Data records below:
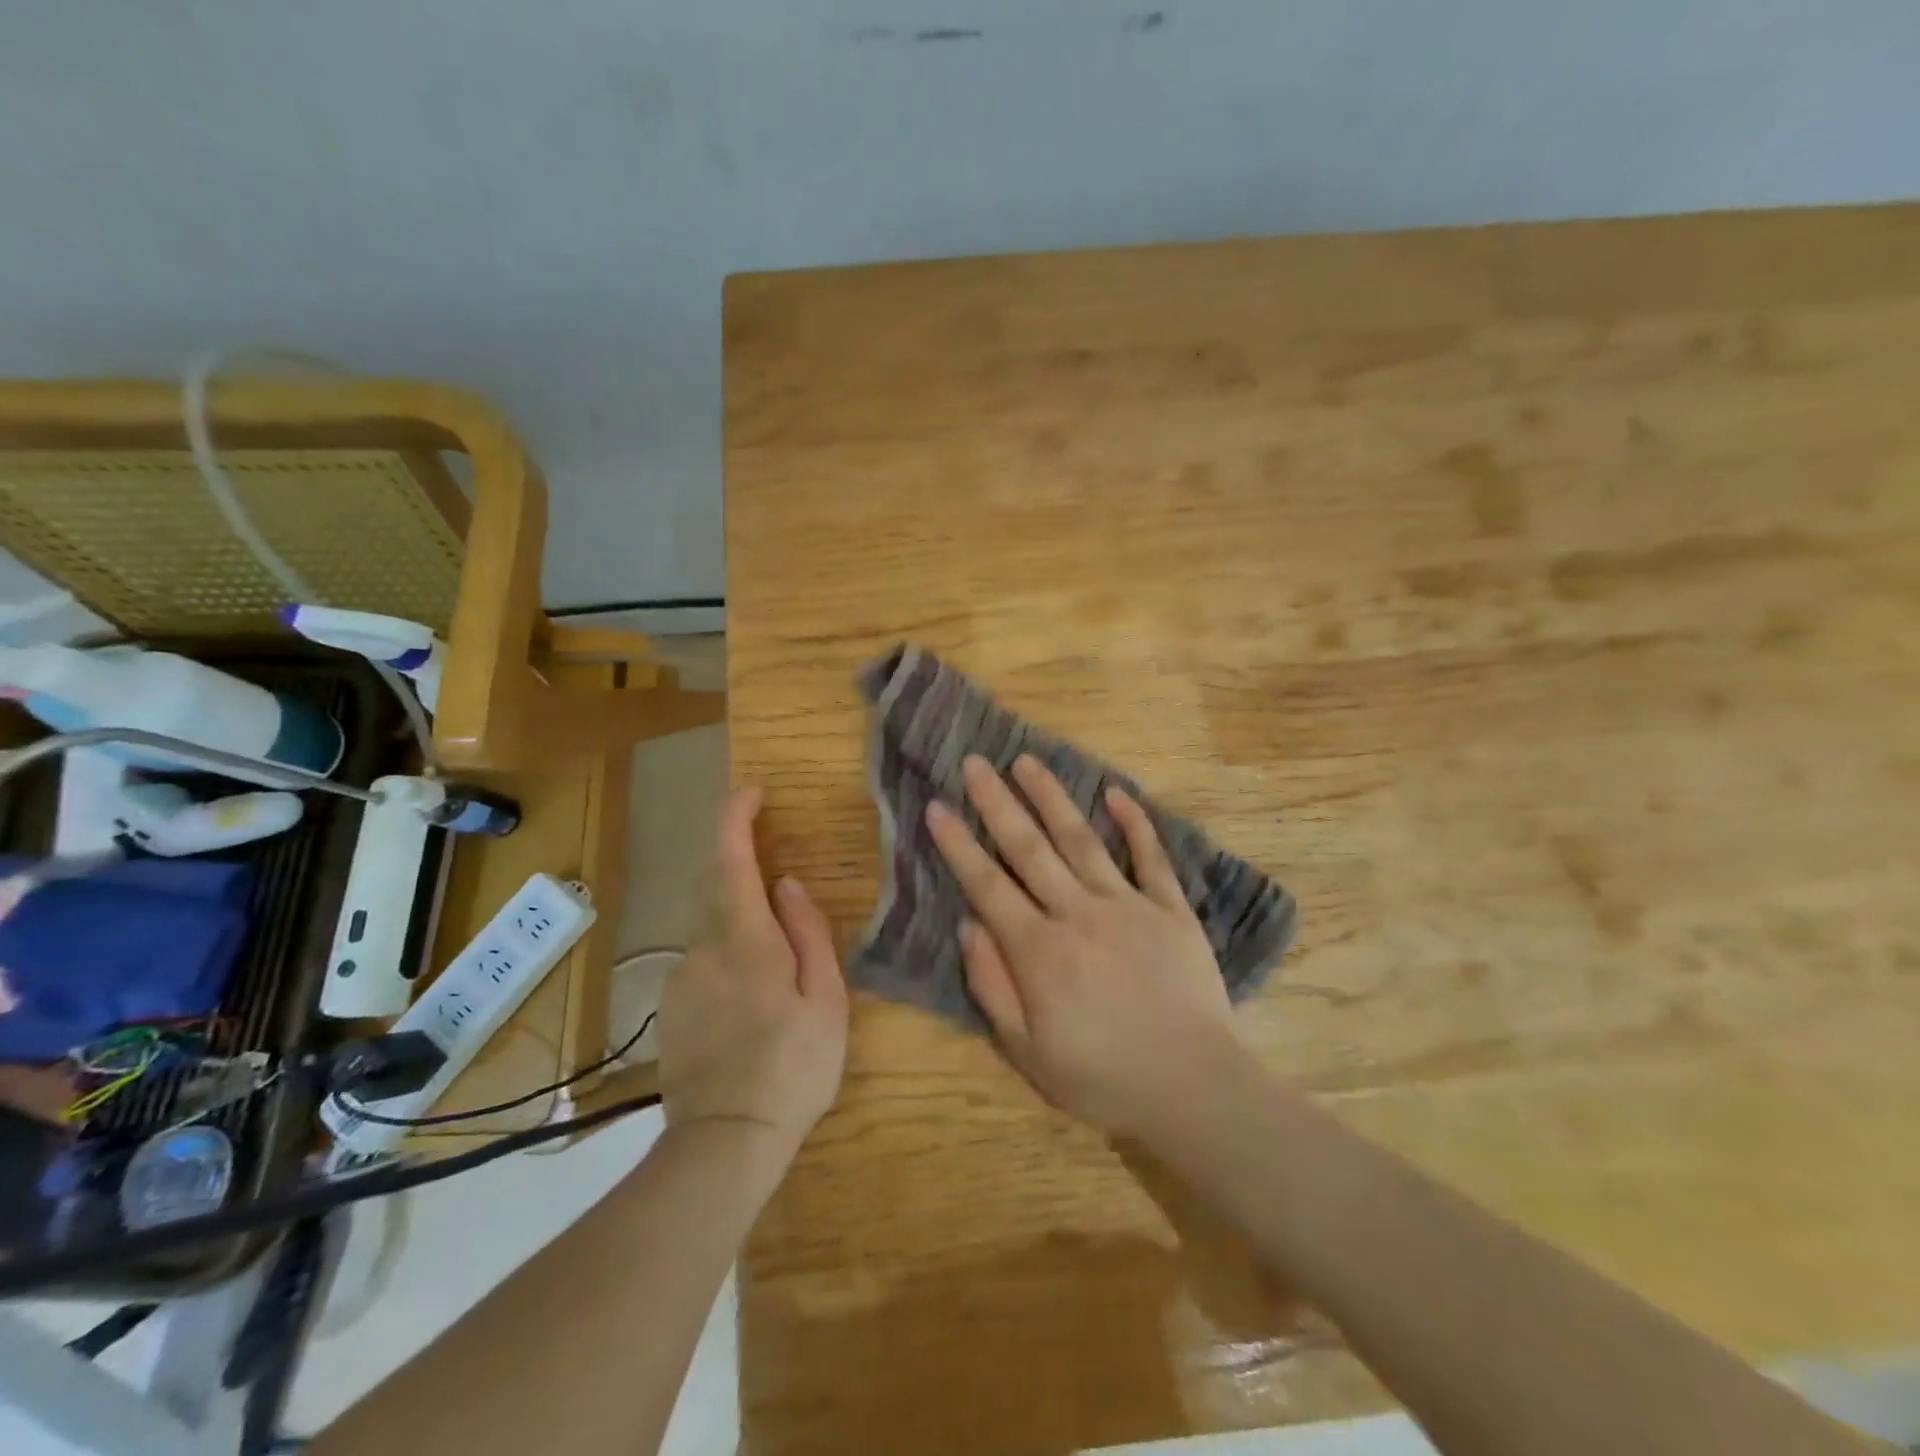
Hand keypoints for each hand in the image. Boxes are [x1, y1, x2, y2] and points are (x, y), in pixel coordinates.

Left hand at [658, 786, 847, 1164]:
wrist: (723, 1144)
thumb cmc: (792, 1069)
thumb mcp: (825, 1001)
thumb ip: (808, 935)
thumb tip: (789, 884)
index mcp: (746, 942)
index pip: (730, 861)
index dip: (735, 818)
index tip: (750, 791)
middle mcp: (704, 949)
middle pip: (715, 886)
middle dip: (739, 860)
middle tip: (777, 864)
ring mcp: (682, 978)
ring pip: (711, 925)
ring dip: (739, 915)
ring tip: (777, 954)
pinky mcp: (673, 1006)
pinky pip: (704, 958)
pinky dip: (729, 951)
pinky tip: (753, 994)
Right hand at [924, 754, 1238, 1137]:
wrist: (1194, 1088)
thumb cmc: (1103, 1078)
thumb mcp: (1027, 1052)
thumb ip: (993, 986)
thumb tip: (970, 925)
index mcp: (1039, 950)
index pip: (987, 884)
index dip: (958, 844)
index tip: (937, 806)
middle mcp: (1078, 913)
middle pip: (1029, 848)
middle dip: (998, 802)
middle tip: (975, 763)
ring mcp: (1128, 905)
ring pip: (1082, 840)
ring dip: (1052, 798)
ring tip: (1028, 761)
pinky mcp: (1170, 909)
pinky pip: (1151, 857)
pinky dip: (1135, 823)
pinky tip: (1117, 793)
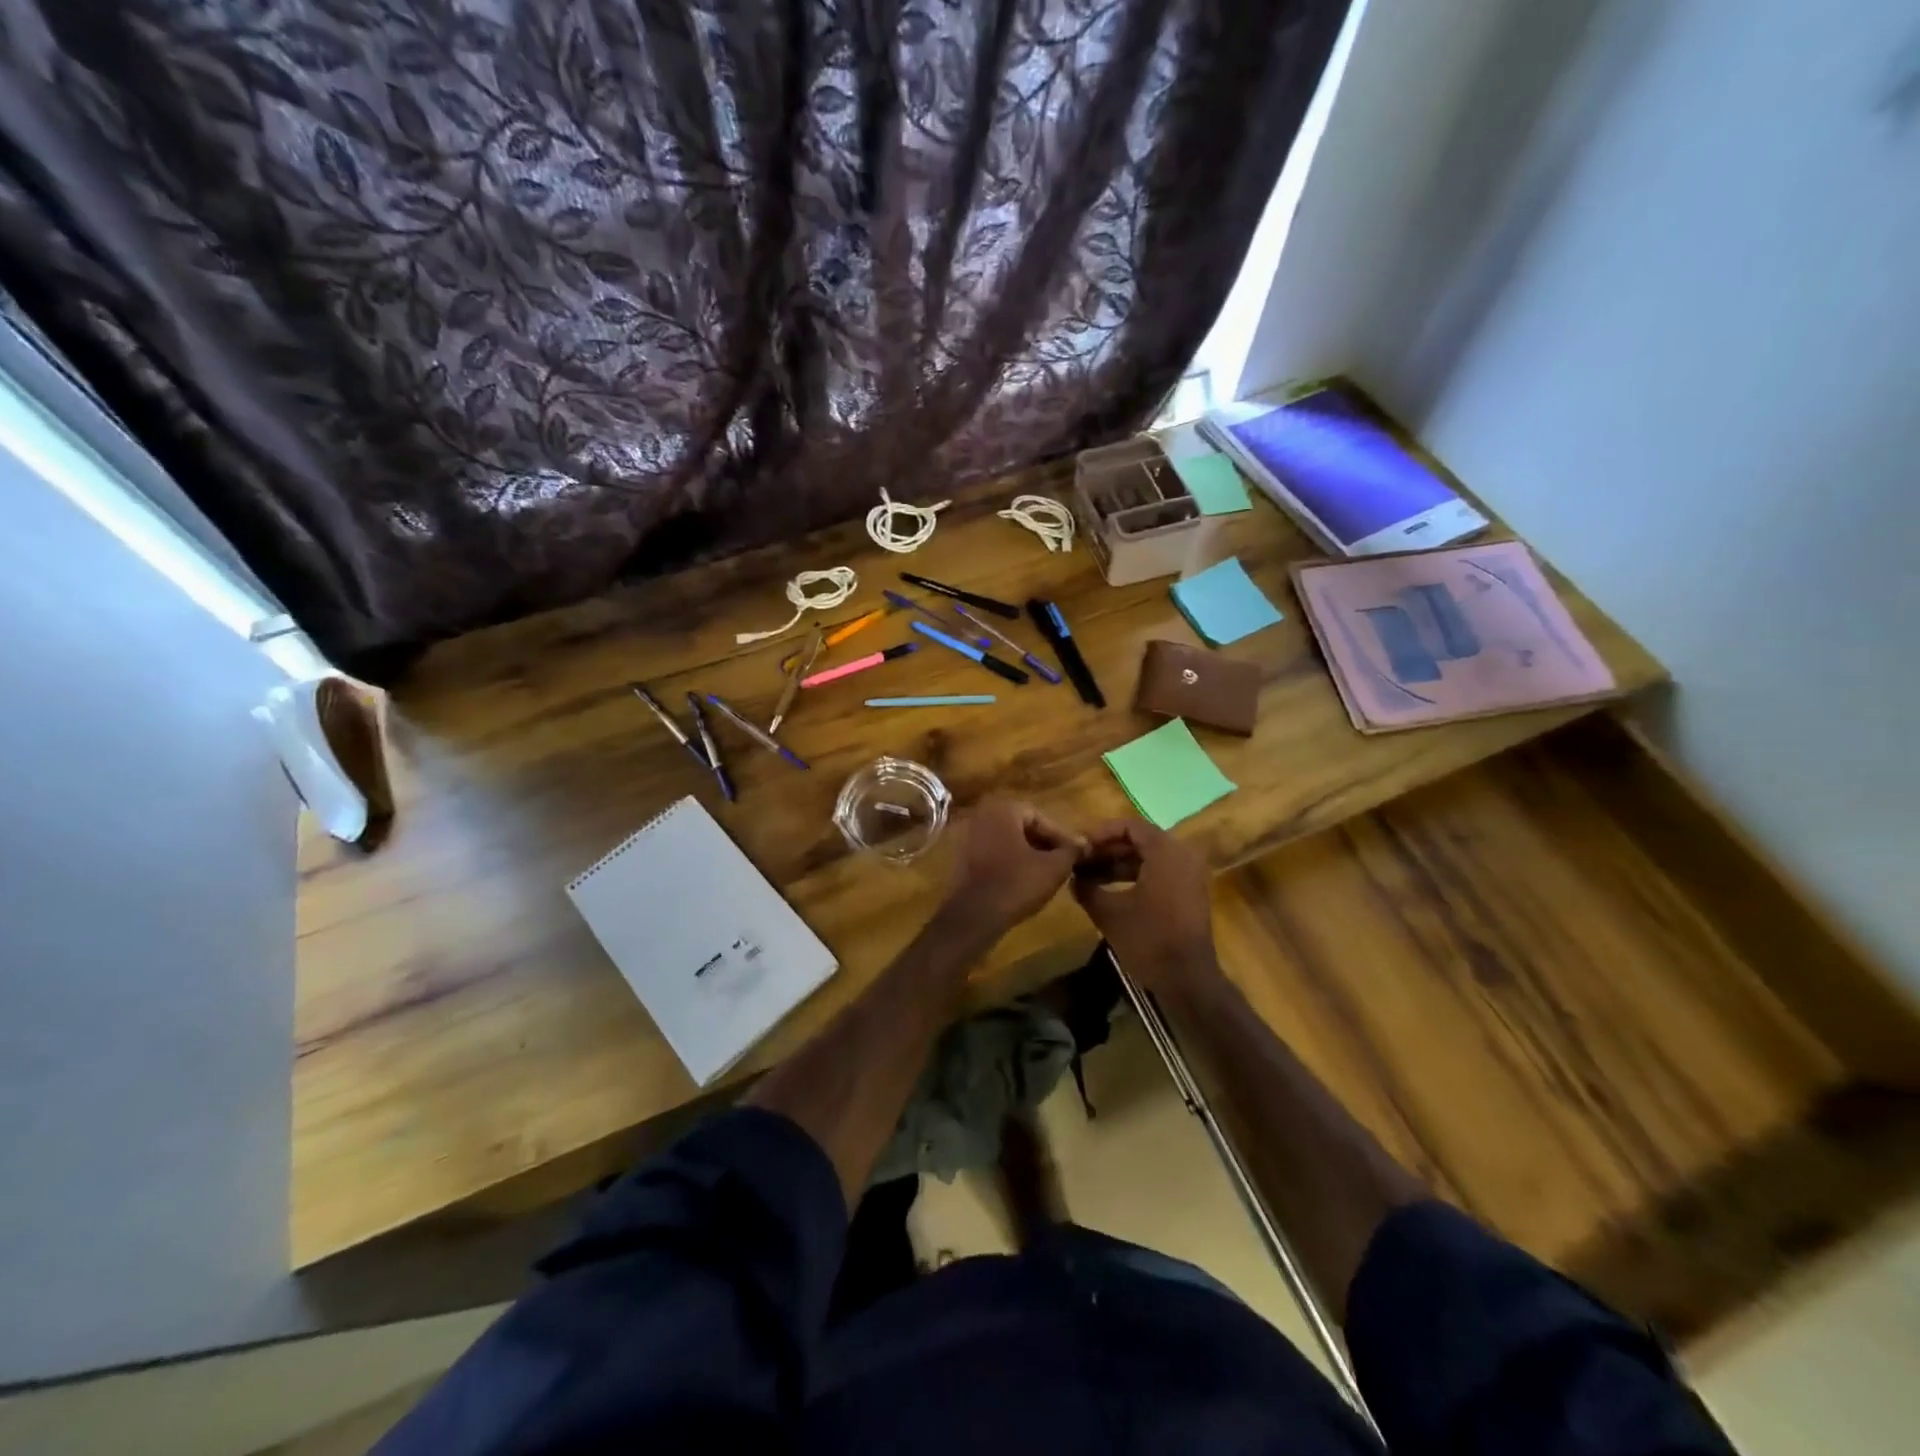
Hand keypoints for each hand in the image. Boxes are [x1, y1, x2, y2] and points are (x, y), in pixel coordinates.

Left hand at [946, 797, 1085, 932]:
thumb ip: (1071, 851)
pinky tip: (1024, 883)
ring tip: (1047, 876)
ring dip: (1028, 855)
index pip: (1040, 817)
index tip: (1074, 856)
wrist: (974, 916)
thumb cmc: (1016, 884)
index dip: (1060, 837)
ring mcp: (969, 837)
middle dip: (1044, 845)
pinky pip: (994, 855)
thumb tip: (1084, 843)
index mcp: (1003, 810)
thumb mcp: (1053, 868)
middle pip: (1022, 827)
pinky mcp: (962, 859)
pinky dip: (1010, 864)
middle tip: (1062, 864)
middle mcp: (982, 816)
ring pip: (1008, 842)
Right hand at [1071, 819, 1217, 988]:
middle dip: (1107, 850)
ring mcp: (1189, 875)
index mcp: (1166, 852)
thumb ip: (1087, 889)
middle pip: (1139, 841)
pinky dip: (1134, 877)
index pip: (1130, 826)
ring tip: (1087, 878)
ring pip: (1147, 859)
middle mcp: (1182, 856)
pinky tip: (1108, 892)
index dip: (1101, 833)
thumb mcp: (1109, 912)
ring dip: (1117, 865)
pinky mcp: (1189, 894)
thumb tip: (1073, 878)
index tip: (1079, 845)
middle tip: (1080, 861)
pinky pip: (1158, 873)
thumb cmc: (1149, 939)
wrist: (1188, 979)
End of Data records.
What you are asked to do => In the listing above, find the line containing "pinky dip: (729, 951)" and the line containing "ring tip: (1047, 876)". Print those two lines and every line between them exactly, with no pictures.

Completed task =>
pinky dip: (729, 951)
pinky tip: (753, 994)
Right hand at [924, 754, 1238, 1137]:
wrist: (1194, 1088)
thumb cmc: (1103, 1078)
thumb mcp: (1027, 1052)
thumb ip: (993, 986)
thumb tip: (970, 925)
index mcp: (1039, 950)
index pip: (987, 884)
index dip: (958, 844)
index tip: (937, 806)
middle mcp: (1078, 913)
middle pip: (1029, 848)
middle dip: (998, 802)
middle tip: (975, 763)
ring mcp: (1128, 905)
ring pip: (1082, 840)
ring dip: (1052, 798)
ring tip: (1028, 761)
pinky mcp: (1170, 909)
pinky pip: (1151, 857)
pinky dip: (1135, 823)
pinky tip: (1117, 793)
Hand keypoints for each hand in the image. Boxes are [x1, y1, x2, y2] and points are (x, y), in pixel coordinates.

Left hand at [946, 797, 1085, 932]:
thumb ip: (1071, 851)
pinky tip: (1024, 883)
ring tip: (1047, 876)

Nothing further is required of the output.